KDM6C/UTY shares more than 88% structural similarity with KDM6A/UTX, the X chromosome homologue with structure previously described to be similar to KDM5A (9). However, it was reported to have significantly decreased lysine demethylase activity (9). Because down-regulating UTY activity is associated with increased risk of male cardiovascular disease, understanding the role of UTY is important in both a scientific and therapeutic perspective (9). KDM6C/UTY shares many similar structures with KDM5A and KDM6A/UTX including the three conserved domains- JmjC, linker helical and zinc binding (9). Furthermore, the secondary and tertiary folds are almost identical between KDM6C/UTY and KDM6A/UTX (9). The KDM6C/UTY JmjC domain consists of 13 B strands and 10 helices, similar to other proteins in the 2-oxoglutarate oxygenase superfamily, which includes KDM5A (9).

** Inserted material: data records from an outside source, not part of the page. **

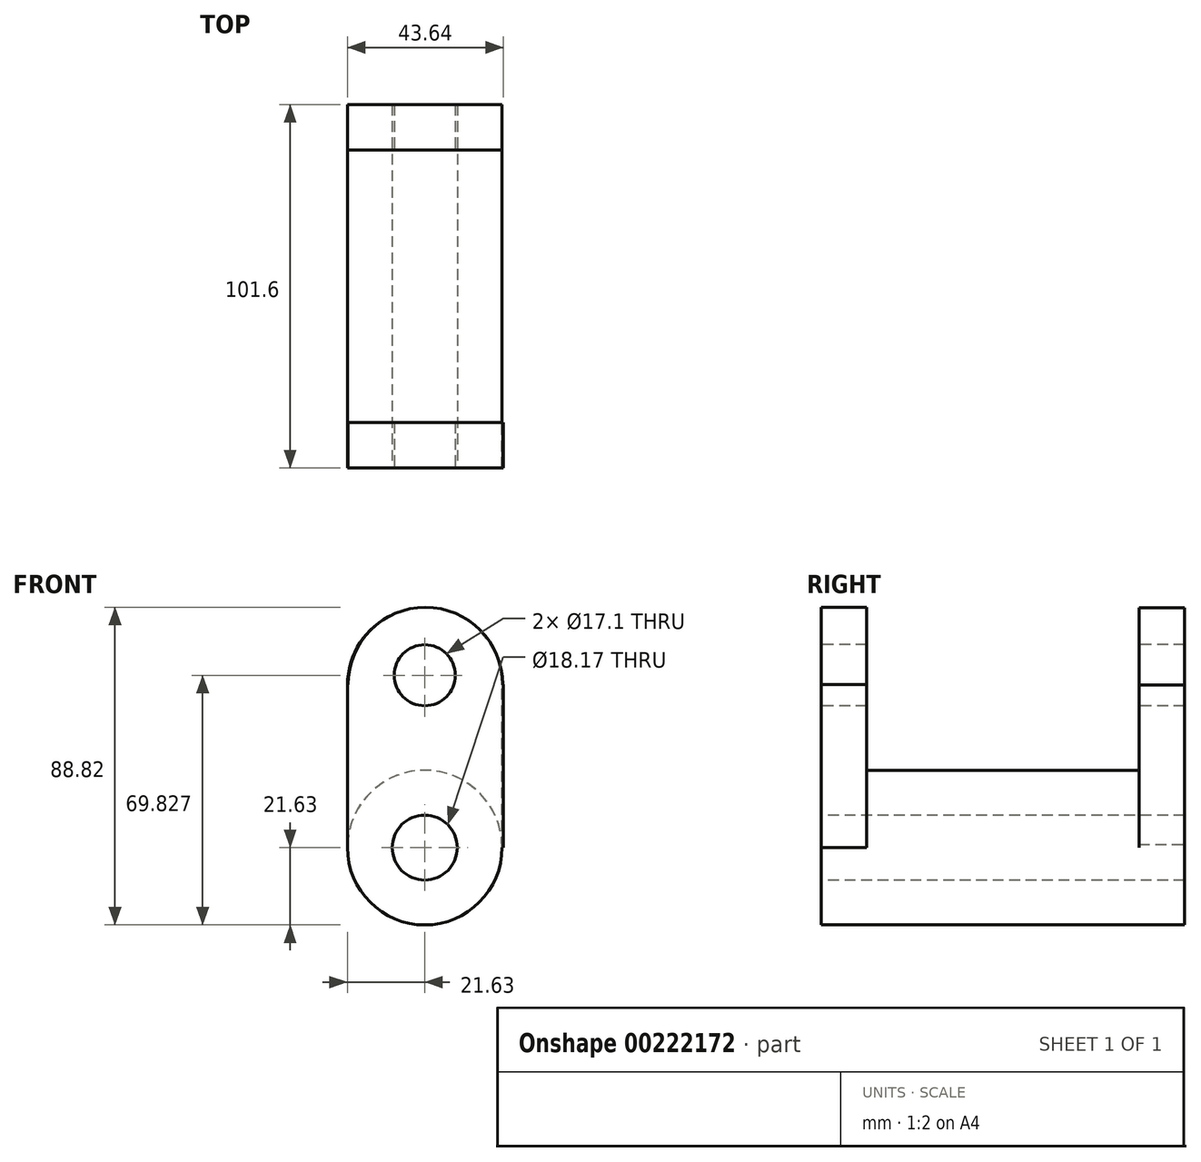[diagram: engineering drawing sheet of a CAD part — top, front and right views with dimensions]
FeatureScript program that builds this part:
annotation { "Feature Type Name" : "Feature", "Feature Type Description" : "" }
export const myFeature = defineFeature(function(context is Context, id is Id, definition is map)
    precondition{}
    {
        {
            var Q0;
            Q0=qCreatedBy(makeId("Front.planeOp"),FACE);
            var sketch = newSketch(context, id + "F0", { "sketchPlane" : qUnion([Q0])});
            skCircle(sketch, "E0", {"center": v(0, 0) * mm, "radius": 21.63 * mm});
            skSolve(sketch);
        }
        {
            var Q0;
            Q0 = qSketchRegion(id + "F0", true);
            extrude(context, id + "F1", {"entities" : qUnion([Q0]), "depth" : 50.8 * mm});
        }
        {
            var Q0;
            Q0=makeQuery(id+"F1.opExtrude","CAP_FACE",FACE,{"disambiguationData":[OSD([sQuery(id+"F0.wireOp",EDGE,"E0")])],"isStart":true});
            var sketch = newSketch(context, id + "F2", { "sketchPlane" : qUnion([Q0])});
            skCircle(sketch, "E1", {"center": v(0, 0) * mm, "radius": 21.64 * mm});
            skSolve(sketch);
        }
        {
            var Q0;
            Q0=makeQuery(id+"F2.imprint","IMPRINT",FACE,{"disambiguationData":[TD([[makeQuery(id+"F2.imprint","IMPRINT",EDGE,{"derivedFrom":makeQuery(id+"F1.opExtrude","CAP_EDGE",EDGE,{"disambiguationData":[OSD([sQuery(id+"F0.wireOp",EDGE,"E0")])],"isStart":true})}),-1.0]])]});
            extrude(context, id + "F3", {"entities" : qUnion([Q0]), "operationType" : NewBodyOperationType.ADD, "depth" : 50.8 * mm});
        }
        {
            var Q0;
            Q0=makeQuery(id+"F1.opExtrude","CAP_FACE",FACE,{"disambiguationData":[OSD([sQuery(id+"F0.wireOp",EDGE,"E0")])],"isStart":false});
            var sketch = newSketch(context, id + "F4", { "sketchPlane" : qUnion([Q0])});
            skLineSegment(sketch, "E2.bottom", {"start": v(-21.63, 0) * mm, "end": v(22, 0) * mm});
            skLineSegment(sketch, "E2.top", {"start": v(-21.63, 45.57) * mm, "end": v(22, 45.57) * mm});
            skLineSegment(sketch, "E2.left", {"start": v(-21.63, 0) * mm, "end": v(-21.63, 45.57) * mm});
            skLineSegment(sketch, "E2.right", {"start": v(22, 0) * mm, "end": v(22, 45.57) * mm});
            skSolve(sketch);
        }
        {
            var Q0;
            Q0 = qSketchRegion(id + "F4", true);
            extrude(context, id + "F5", {"entities" : qUnion([Q0]), "operationType" : NewBodyOperationType.ADD, "oppositeDirection" : true, "depth" : 12.7 * mm});
        }
        {
            var Q0;
            Q0=makeQuery(id+"F5.boolean.opBoolean","MERGE",FACE,{"derivedFrom":[makeQuery(id+"F1.opExtrude","CAP_FACE",FACE,{"disambiguationData":[OSD([sQuery(id+"F0.wireOp",EDGE,"E0")])],"isStart":false}),makeQuery(id+"F5.opExtrude","CAP_FACE",FACE,{"disambiguationData":[OSD([sQuery(id+"F4.wireOp",EDGE,"E2.bottom"),sQuery(id+"F4.wireOp",EDGE,"E2.top"),sQuery(id+"F4.wireOp",EDGE,"E2.left"),sQuery(id+"F4.wireOp",EDGE,"E2.right")])],"isStart":true})]});
            var sketch = newSketch(context, id + "F6", { "sketchPlane" : qUnion([Q0])});
            skCircle(sketch, "E3", {"center": v(0.19, 45.57) * mm, "radius": 21.62 * mm});
            skSolve(sketch);
        }
        {
            var Q0;
            Q0 = qSketchRegion(id + "F6", true);
            extrude(context, id + "F7", {"entities" : qUnion([Q0]), "operationType" : NewBodyOperationType.ADD, "oppositeDirection" : true, "depth" : 12.7 * mm});
        }
        {
            var Q0;
            Q0=makeQuery(id+"F3.opExtrude","CAP_FACE",FACE,{"disambiguationData":[OSD([sQuery(id+"F0.wireOp",EDGE,"E0")])],"isStart":false});
            var sketch = newSketch(context, id + "F8", { "sketchPlane" : qUnion([Q0])});
            skLineSegment(sketch, "E4.bottom", {"start": v(-21.63, 0) * mm, "end": v(21.61, 0) * mm});
            skLineSegment(sketch, "E4.top", {"start": v(-21.63, 45.5) * mm, "end": v(21.61, 45.5) * mm});
            skLineSegment(sketch, "E4.left", {"start": v(-21.63, 0) * mm, "end": v(-21.63, 45.5) * mm});
            skLineSegment(sketch, "E4.right", {"start": v(21.61, 0) * mm, "end": v(21.61, 45.5) * mm});
            skSolve(sketch);
        }
        {
            var Q0;
            Q0 = qSketchRegion(id + "F8", true);
            extrude(context, id + "F9", {"entities" : qUnion([Q0]), "operationType" : NewBodyOperationType.ADD, "oppositeDirection" : true, "depth" : 12.7 * mm});
        }
        {
            var Q0;
            Q0=makeQuery(id+"F9.boolean.opBoolean","MERGE",FACE,{"derivedFrom":[makeQuery(id+"F3.opExtrude","CAP_FACE",FACE,{"disambiguationData":[OSD([sQuery(id+"F0.wireOp",EDGE,"E0")])],"isStart":false}),makeQuery(id+"F9.opExtrude","CAP_FACE",FACE,{"disambiguationData":[OSD([sQuery(id+"F8.wireOp",EDGE,"E4.bottom"),sQuery(id+"F8.wireOp",EDGE,"E4.top"),sQuery(id+"F8.wireOp",EDGE,"E4.left"),sQuery(id+"F8.wireOp",EDGE,"E4.right")])],"isStart":true})]});
            var sketch = newSketch(context, id + "F10", { "sketchPlane" : qUnion([Q0])});
            skCircle(sketch, "E5", {"center": v(0, 45.5) * mm, "radius": 21.6 * mm});
            skSolve(sketch);
        }
        {
            var Q0;
            Q0 = qSketchRegion(id + "F10", true);
            extrude(context, id + "F11", {"entities" : qUnion([Q0]), "operationType" : NewBodyOperationType.ADD, "oppositeDirection" : true, "depth" : 12.7 * mm});
        }
        {
            var Q0;
            Q0=makeQuery(id+"F7.boolean.opBoolean","MERGE",FACE,{"derivedFrom":[makeQuery(id+"F5.boolean.opBoolean","MERGE",FACE,{"derivedFrom":[makeQuery(id+"F1.opExtrude","CAP_FACE",FACE,{"disambiguationData":[OSD([sQuery(id+"F0.wireOp",EDGE,"E0")])],"isStart":false}),makeQuery(id+"F5.opExtrude","CAP_FACE",FACE,{"disambiguationData":[OSD([sQuery(id+"F4.wireOp",EDGE,"E2.bottom"),sQuery(id+"F4.wireOp",EDGE,"E2.top"),sQuery(id+"F4.wireOp",EDGE,"E2.left"),sQuery(id+"F4.wireOp",EDGE,"E2.right")])],"isStart":true})]}),makeQuery(id+"F7.opExtrude","CAP_FACE",FACE,{"disambiguationData":[OSD([sQuery(id+"F6.wireOp",EDGE,"E3")])],"isStart":true})]});
            var sketch = newSketch(context, id + "F12", { "sketchPlane" : qUnion([Q0])});
            skCircle(sketch, "E6", {"center": v(0, 0) * mm, "radius": 9.08 * mm});
            skSolve(sketch);
        }
        {
            var Q0;
            Q0 = qSketchRegion(id + "F12", true);
            extrude(context, id + "F13", {"entities" : qUnion([Q0]), "operationType" : NewBodyOperationType.REMOVE, "endBound" : BoundingType.THROUGH_ALL, "oppositeDirection" : true, "depth" : 25.4 * mm});
        }
        {
            var Q0;
            Q0=makeQuery(id+"F7.boolean.opBoolean","MERGE",FACE,{"derivedFrom":[makeQuery(id+"F5.boolean.opBoolean","MERGE",FACE,{"derivedFrom":[makeQuery(id+"F1.opExtrude","CAP_FACE",FACE,{"disambiguationData":[OSD([sQuery(id+"F0.wireOp",EDGE,"E0")])],"isStart":false}),makeQuery(id+"F5.opExtrude","CAP_FACE",FACE,{"disambiguationData":[OSD([sQuery(id+"F4.wireOp",EDGE,"E2.bottom"),sQuery(id+"F4.wireOp",EDGE,"E2.top"),sQuery(id+"F4.wireOp",EDGE,"E2.left"),sQuery(id+"F4.wireOp",EDGE,"E2.right")])],"isStart":true})]}),makeQuery(id+"F7.opExtrude","CAP_FACE",FACE,{"disambiguationData":[OSD([sQuery(id+"F6.wireOp",EDGE,"E3")])],"isStart":true})]});
            var sketch = newSketch(context, id + "F14", { "sketchPlane" : qUnion([Q0])});
            skCircle(sketch, "E7", {"center": v(0, 48.2) * mm, "radius": 8.55 * mm});
            skSolve(sketch);
        }
        {
            var Q0;
            Q0 = qSketchRegion(id + "F14", true);
            extrude(context, id + "F15", {"entities" : qUnion([Q0]), "operationType" : NewBodyOperationType.REMOVE, "endBound" : BoundingType.THROUGH_ALL, "oppositeDirection" : true, "depth" : 25.4 * mm});
        }
    });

However, the linker region between the helix and JmjC domains were not observed in KDM6C/UTY (9). Several residues were found to be important in the reduction of lysine demethylase activity in the UTY (9). An Ile-1267 in KDM6A involved in hydrophobic interactions with Ala-25 of histone lysines is substituted for a Pro-1214 in UTY (9). Sequence alignments also found Ser-1138 and Pro-1214 in place of Gly and Ile, which could influence peptide binding and result in decreased activity (9). The KDM activity was shown to be rescued by substitution of Pro-1214 with Ile to promote substrate binding (9). Mutations made in KDM6A/UTX mice also found that Tyr-1135 is conserved in histone lysine demethylases, and the Cys-947 found in UTY mice would not effectively interact with the methyl groups of Histone 3 (12). Furthermore, a Thr-1143 conserved in the demethylases was also replaced by a bulky isoleucine, which would remove the interaction with the hydroxyl group as well as sterically hinder the binding site, leading to reduced catalytic activity (12). Crystal structure of the JmjC and zinc binding domains showed identical binding to 2-oxogutarate and inhibitor GSK-J1, indicating that UTY is a catalytically functional KDM despite the low KDM activity (9).

Histone lysine methylation pathways are important targets for cancer treatment drug discovery (1). Although JmjC type and 2-OG dependent demethylases are difficult to specifically inhibit, the complete structure of the multidomain lysine demethylase KDM5A with the selective inhibitor CPI-455 shows the capacity for in vitro exploration of KDM5 dependent mechanisms as well as drug tolerance in cancer cells (1). Future studies could lead to discovery of more inhibitors as well as expanded studies of in vivo experiments for successful cancer therapy (1).